Understanding the SAQs for PCI DSS
The Payment Card Industry Data Security Standard (PCI DSS) requires organizations that handle payment card data to validate their compliance. For many merchants and service providers, this is achieved through a Self-Assessment Questionnaire (SAQ)—a tool designed to help eligible organizations assess and report on their security posture without a full onsite audit.
This article explains what SAQs are, why they matter, and how to choose the right one for your business, using clear tables for comparison.
What Is a PCI DSS Self-Assessment Questionnaire (SAQ)?
A PCI DSS SAQ is a validation tool that eligible merchants and service providers use to self-assess and report their PCI DSS compliance. Each SAQ is tailored for specific payment environments and acceptance channels. Choosing the correct SAQ is crucial, as it ensures you address only the requirements relevant to your cardholder data environment.
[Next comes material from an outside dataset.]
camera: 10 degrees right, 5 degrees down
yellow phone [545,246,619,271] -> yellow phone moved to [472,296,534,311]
- Merchants: Entities accepting payment cards for goods/services.
- Service Providers: Entities processing, storing, or transmitting cardholder data on behalf of others.
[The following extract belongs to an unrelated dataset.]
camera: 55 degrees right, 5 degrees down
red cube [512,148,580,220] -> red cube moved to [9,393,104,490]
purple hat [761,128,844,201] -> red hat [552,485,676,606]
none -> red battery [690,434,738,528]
"There are several different SAQs, developed for specific types of environments as defined in each SAQ’s eligibility criteria. Each SAQ contains a section outlining the type of environment that the SAQ is intended for. All the eligibility criteria for a particular SAQ must be met to use that SAQ."
Why Are There Different SAQs?
Different business models and payment channels present varying risks and system complexities. The PCI SSC created multiple SAQs to ensure each type of merchant or service provider answers questions relevant to their payment environment—streamlining compliance and reducing unnecessary effort.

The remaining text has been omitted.